The challenge faced by most processors around the country, is that this investment may only be needed for less than six weeks per year. There are investments ongoing that will provide adequate capacity for the next three to five years depending on growth. For example, Aurivo is midway through a €50m investment programme, Tipperary is investing €30m in a dryer, Arrabawn is also investing €30m while Glanbia is investing in cheese plants in Portlaoise and Belview. Dairygold, meanwhile, is completing a cheese investment with Tine.
But the question for the industry in the next couple of years is who pays for the next round of investments to process the next billion litres. Should it be every farmer (as it has been so far) or should it be levied on only those expanding?
If the cost is borne by only the extra 1bn litres over the peak (usually around 15 weeks) it works out at 8c/l. That is a hefty cost for any litre of milk to bear. If it is based on allocating the cost over all the milk received per annum, that cost falls to around 0.5c/l. And here starts the debate. Should the farmer who is not expanding be levied or pay for stainless steel he doesn’t need?

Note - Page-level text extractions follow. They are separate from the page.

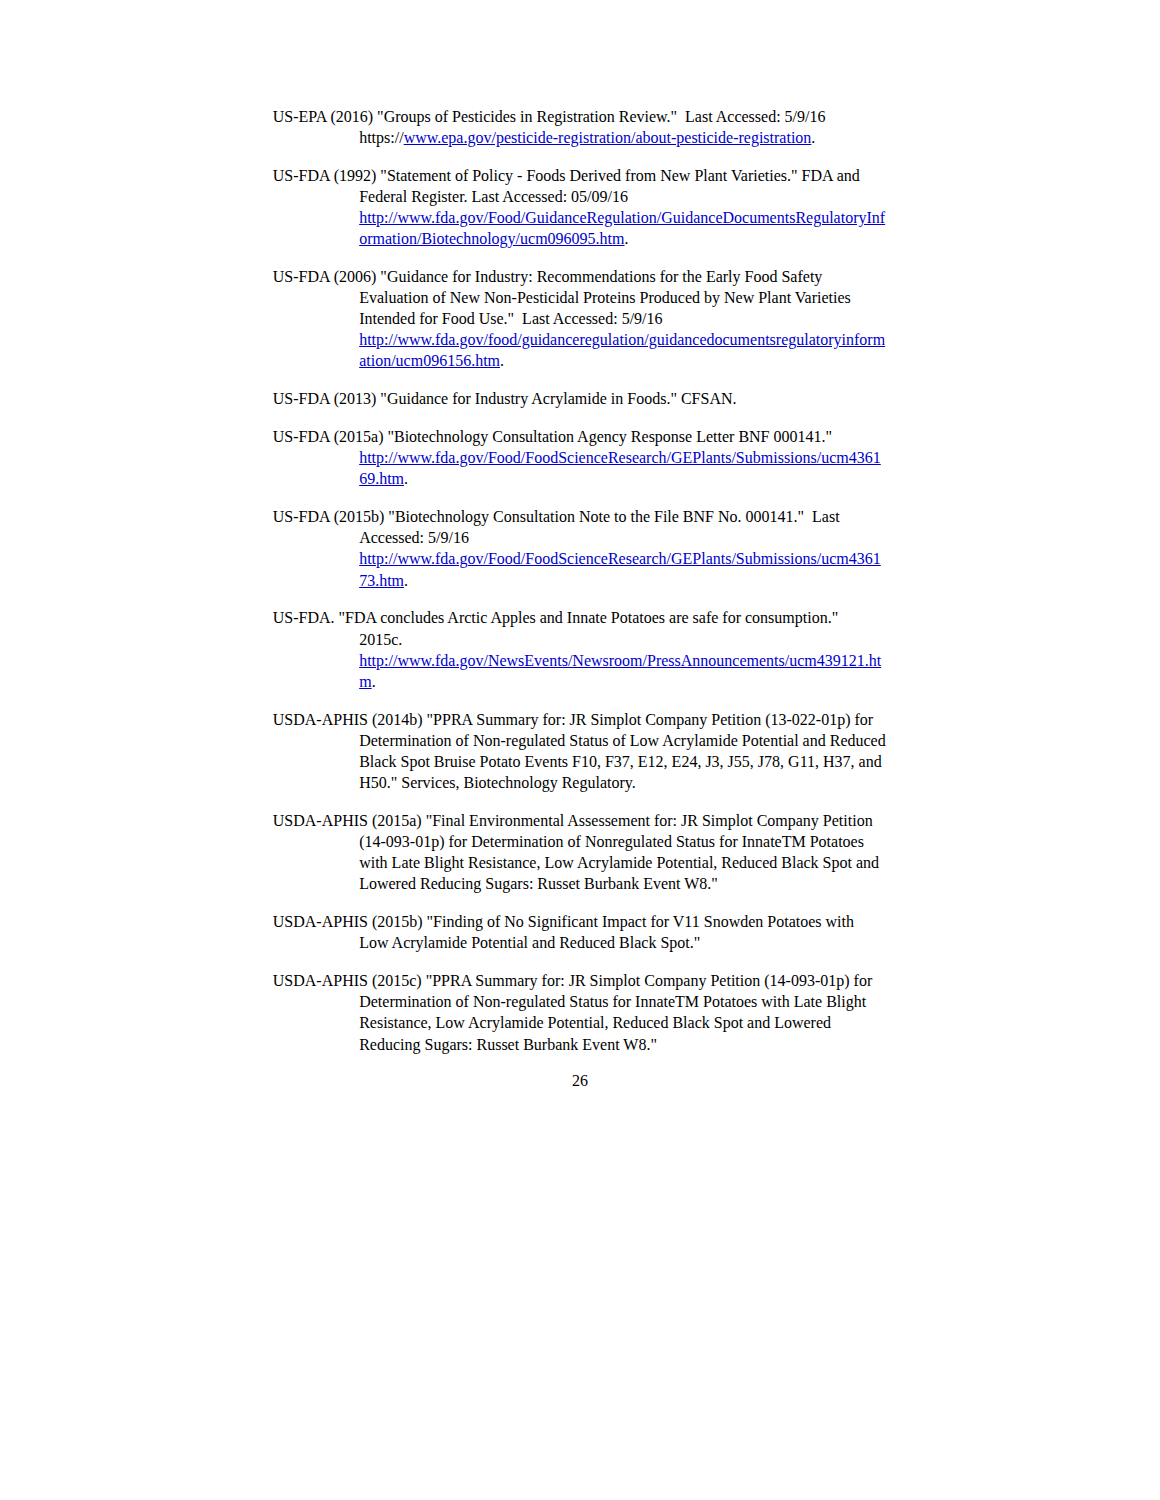US-EPA (2016) "Groups of Pesticides in Registration Review." Last Accessed: 5/9/16
https://www.epa.gov/pesticide-registration/about-pesticide-registration.
US-FDA (1992) "Statement of Policy - Foods Derived from New Plant Varieties." FDA and
Federal Register. Last Accessed: 05/09/16
http://www.fda.gov/Food/GuidanceRegulation/GuidanceDocumentsRegulatoryInformation/Biotechnology/ucm096095.htm.
US-FDA (2006) "Guidance for Industry: Recommendations for the Early Food Safety
Evaluation of New Non-Pesticidal Proteins Produced by New Plant Varieties Intended for Food Use." Last Accessed: 5/9/16
http://www.fda.gov/food/guidanceregulation/guidancedocumentsregulatoryinformation/ucm096156.htm.
US-FDA (2013) "Guidance for Industry Acrylamide in Foods." CFSAN.
US-FDA (2015a) "Biotechnology Consultation Agency Response Letter BNF 000141."
http://www.fda.gov/Food/FoodScienceResearch/GEPlants/Submissions/ucm436169.htm.
US-FDA (2015b) "Biotechnology Consultation Note to the File BNF No. 000141." Last
Accessed: 5/9/16
http://www.fda.gov/Food/FoodScienceResearch/GEPlants/Submissions/ucm436173.htm.
US-FDA. "FDA concludes Arctic Apples and Innate Potatoes are safe for consumption."
2015c.
http://www.fda.gov/NewsEvents/Newsroom/PressAnnouncements/ucm439121.htm.
USDA-APHIS (2014b) "PPRA Summary for: JR Simplot Company Petition (13-022-01p) for
Determination of Non-regulated Status of Low Acrylamide Potential and Reduced Black Spot Bruise Potato Events F10, F37, E12, E24, J3, J55, J78, G11, H37, and H50." Services, Biotechnology Regulatory.
USDA-APHIS (2015a) "Final Environmental Assessement for: JR Simplot Company Petition
(14-093-01p) for Determination of Nonregulated Status for InnateTM Potatoes with Late Blight Resistance, Low Acrylamide Potential, Reduced Black Spot and Lowered Reducing Sugars: Russet Burbank Event W8."
USDA-APHIS (2015b) "Finding of No Significant Impact for V11 Snowden Potatoes with
Low Acrylamide Potential and Reduced Black Spot."
USDA-APHIS (2015c) "PPRA Summary for: JR Simplot Company Petition (14-093-01p) for
Determination of Non-regulated Status for InnateTM Potatoes with Late Blight Resistance, Low Acrylamide Potential, Reduced Black Spot and Lowered Reducing Sugars: Russet Burbank Event W8."
26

It also gives rise to a larger question – what is the opportunity cost of investing that €350-400m? Is expansion the best return on investment or if 0.5c/l was invested on every litre could more than 0.5c be returned on every litre?
The seasonal mode of operations entails a series of implications throughout the dairy products supply chain, which reduces the cost advantages of grass-based milk production. More seasonality also increases volatility through more reliance on low-value powder commodities.
Would it make more sense to have a single peak processing plant that has scale and the ability to be turned on and off to match the supply curve be a more efficient way of processing the next billion litres?
The other option is to look at a more evenly distributed pattern of raw milk deliveries, which would allow for a higher degree of capacity utilisation and a targeting of the higher-margin, less price-sensitive markets. The debate needs to start now.